Direction Create

autonomy

When autonomy is none, rotating, moving, scaling the direction corresponds to rotating, moving, scaling the parent object. For crystallographic directions, the parent object is the cell containing the relevant crystallographic information. Atoms in the thickness region are linked to atomic directions.

When autonomy is all or partial, the crystallographic or atomic direction can be rotated, moved, scaled, independently of its parent. When autonomy is partial, atoms in the thickness region were linked to the atomic or crystallographic direction. When autonomy is all, atoms in the thickness region were copied to the atomic or crystallographic direction.

Example: <direction ... autonomy="none"/> (default)
Allowed values: all, partial, none (optional)

thickness

The polygonal representation of the direction is expanded as much as possible, limited by the cell volume, in crystallographic directions, and by the atoms within the thickness range of the direction defined by the first two atoms, in atomic directions.
Example: <direction ... thickness="0.0100"/> (default)
(defined in GAMGI_CHEM_DIRECTION_THICKNESS)
Allowed values: positive real (optional)

o1, o2, o3

A direction can be defined indicating explicitly the coordinates of a node where the direction passes. For each direction family, there is a direction passing through the origin node and as nodes are equivalent, it follows that for any node, there is a direction of any family passing through there.

When the lattice is primitive or vectors are primitive, coordinates o1, o2, o3 are enough to identify any cell node.
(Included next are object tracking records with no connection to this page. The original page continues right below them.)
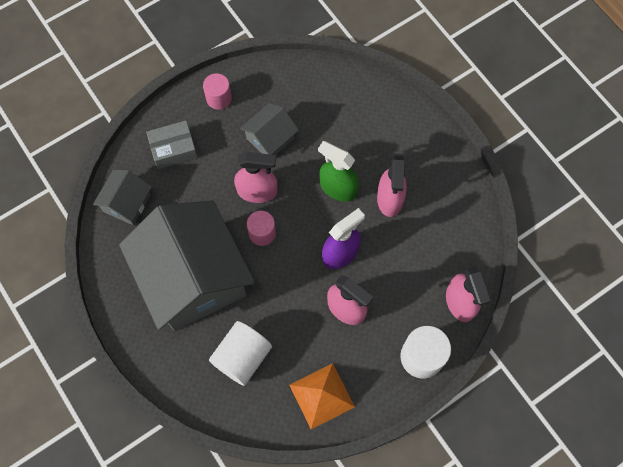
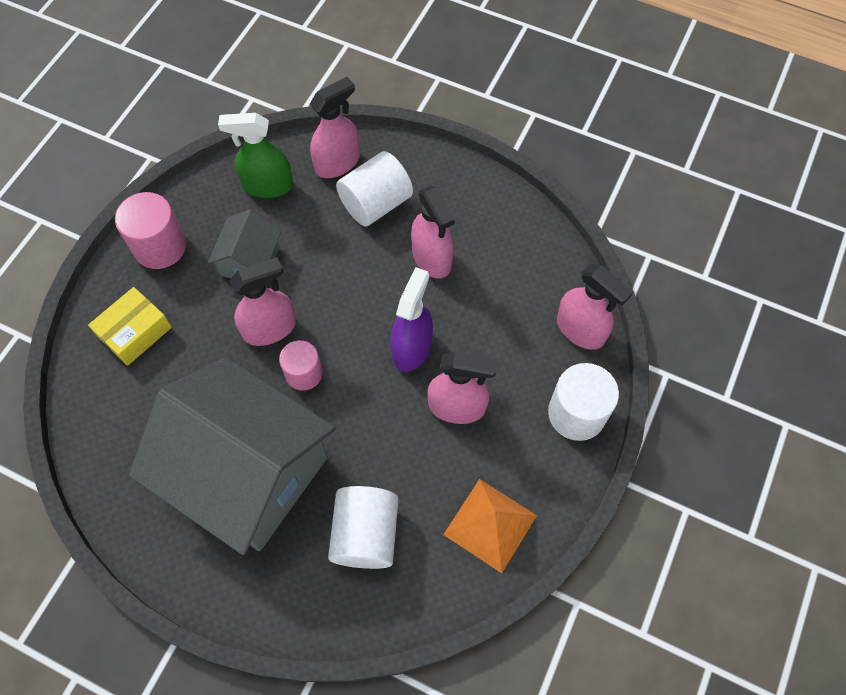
camera: 30 degrees left, 5 degrees down
grey house [93,170,152,225] -> none
grey box [146,121,198,169] -> yellow box [88,287,172,366]
pink cylinder [203,73,232,110] -> pink cylinder [115,192,186,269], size x1.52
green spray bottle [318,141,359,202] -> green spray bottle moved to [218,113,293,198]
none -> pink spray bottle [310,77,360,178]
none -> white cylinder [336,151,413,226]

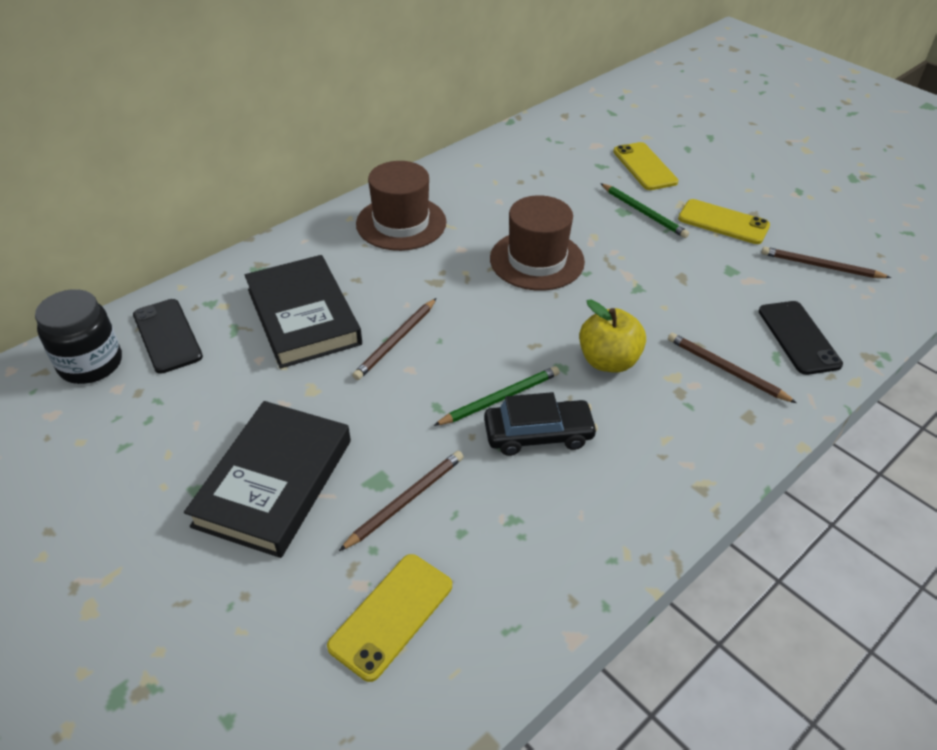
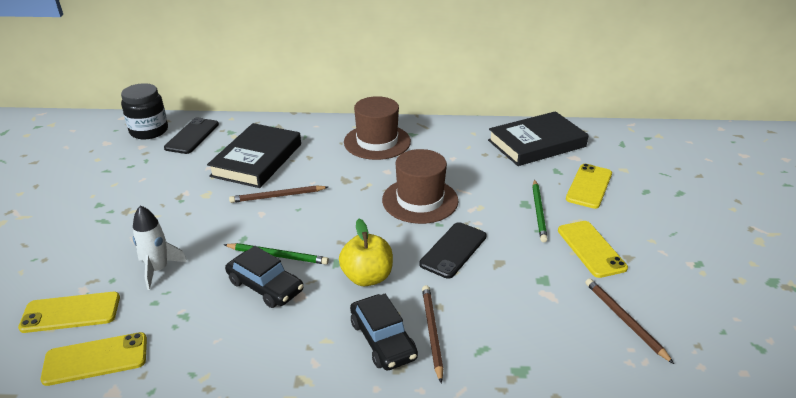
camera: 45 degrees right, 10 degrees down
black book [184,401,351,558] -> black book moved to [488,111,588,166]
brown pencil [339,451,464,551] -> white rocket [133,205,187,290]
black phone [759,301,843,375] -> black phone moved to [419,222,487,279]
none -> yellow phone [41,332,147,386]
none -> black car [350,294,418,371]

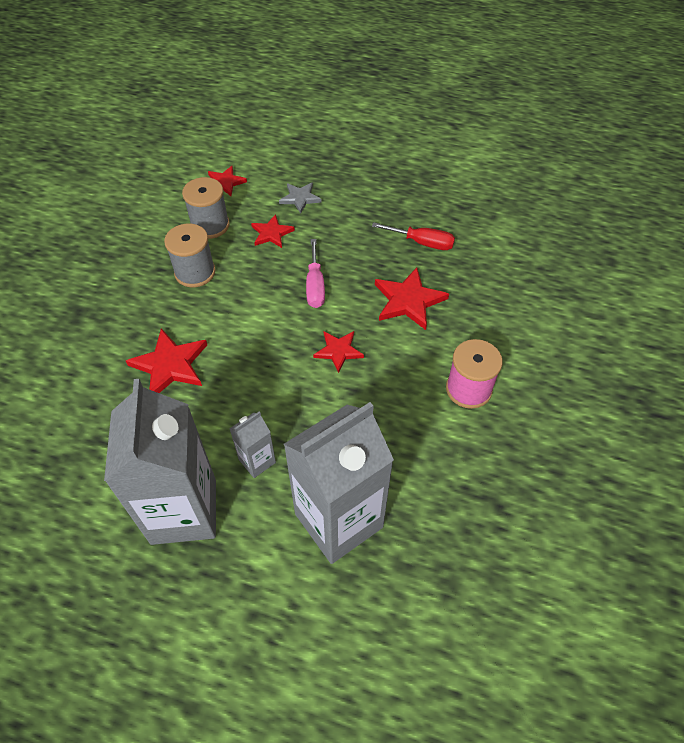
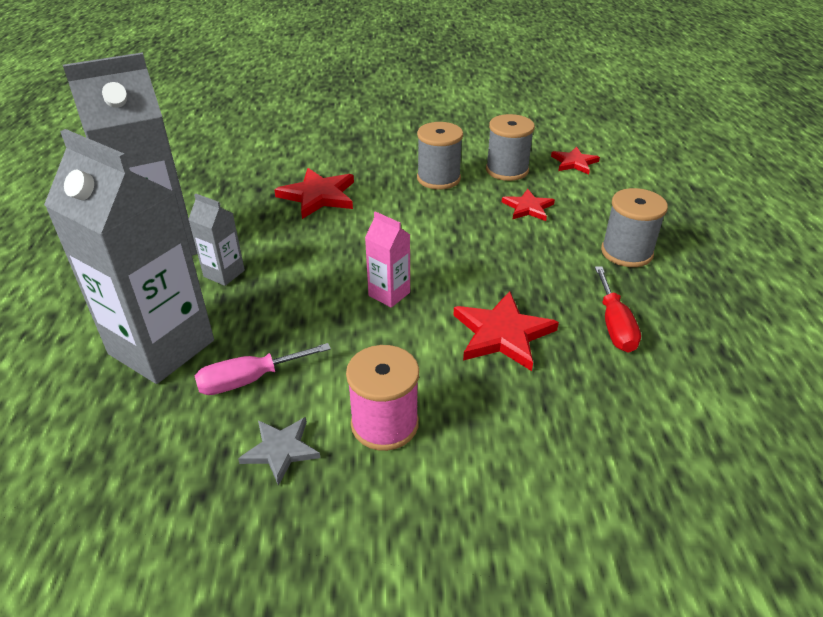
camera: 70 degrees right, 15 degrees down
grey star [279,183,322,214] -> grey star moved to [238,417,321,486]
pink screwdriver [306,239,325,308] -> pink screwdriver moved to [195,343,331,395]
red star [313,331,364,373] -> pink carton [365,211,410,308]
none -> grey spool [601,188,668,267]

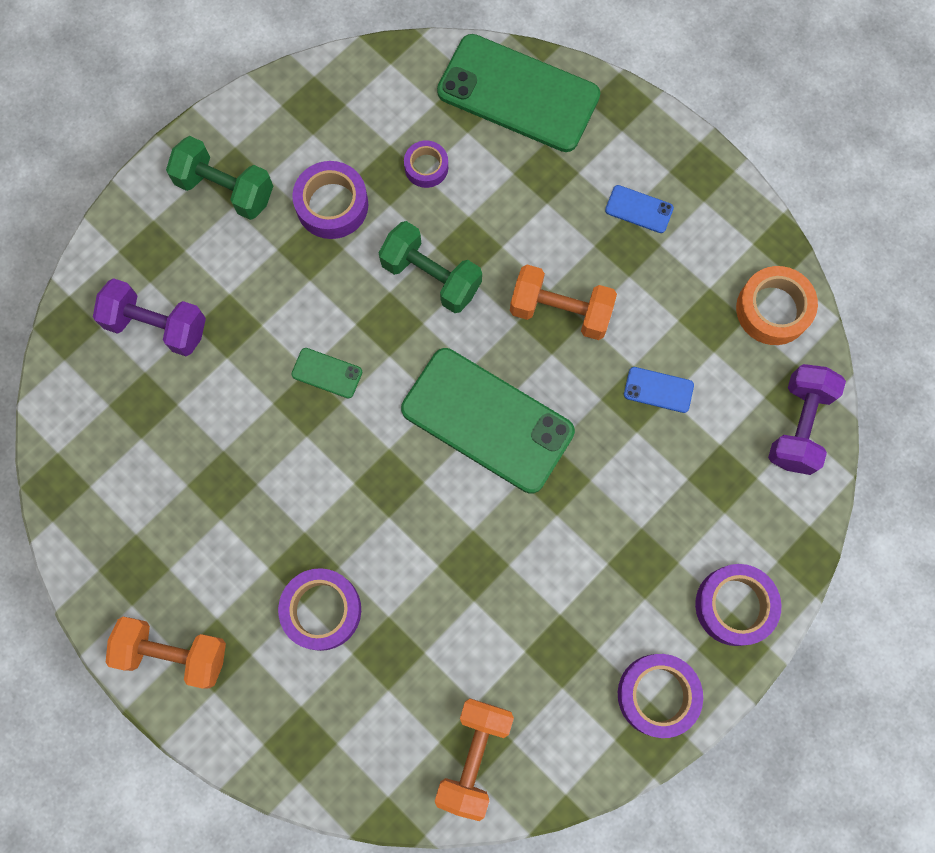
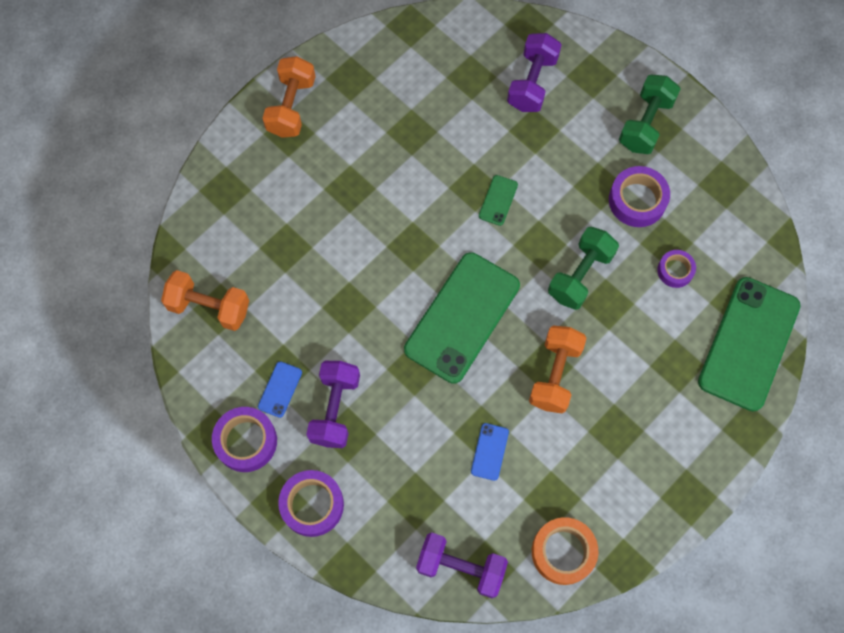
camera: 90 degrees right, 5 degrees down
purple tape [278,568,361,651] -> none
blue phone [605,185,674,233] -> blue phone moved to [258,361,302,418]
none -> purple dumbbell [306,361,360,448]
By default, a crystallographic direction passes through the origin, with node coordinates equal to 0, 0, 0, respectively.

Example: <direction ... o1="0" o2="0" o3="0"/> (default)
Allowed values: integer (optional, coupled)

o4

When the lattice is centered and vectors are conventional, the coordinates o1, o2, o3 indicate the node in the lower-left corner of the cell where the direction passes. A fourth coordinate o4 is needed to point the centered node where the direction passes. By default, o4 is 000, so no change is introduced. When the cell lattice is primitive P or the vectors defining the node are primitive, that is the only possible value for o4. For I, C, F, R centered lattices, o4 can also take the values:
I: 111
C: 110
F: 110, 101, 011
R: 211, 122
corresponding to the numerators of the inner node coordinates, (1/2 1/2 1/2) for I lattices, (1/2 1/2 0) for C lattices, (0 1/2 1/2) (1/2 0 1/2) (1/2 1/2 0) for F lattices and (1/3 2/3 2/3) (2/3 1/3 1/3) for R lattices.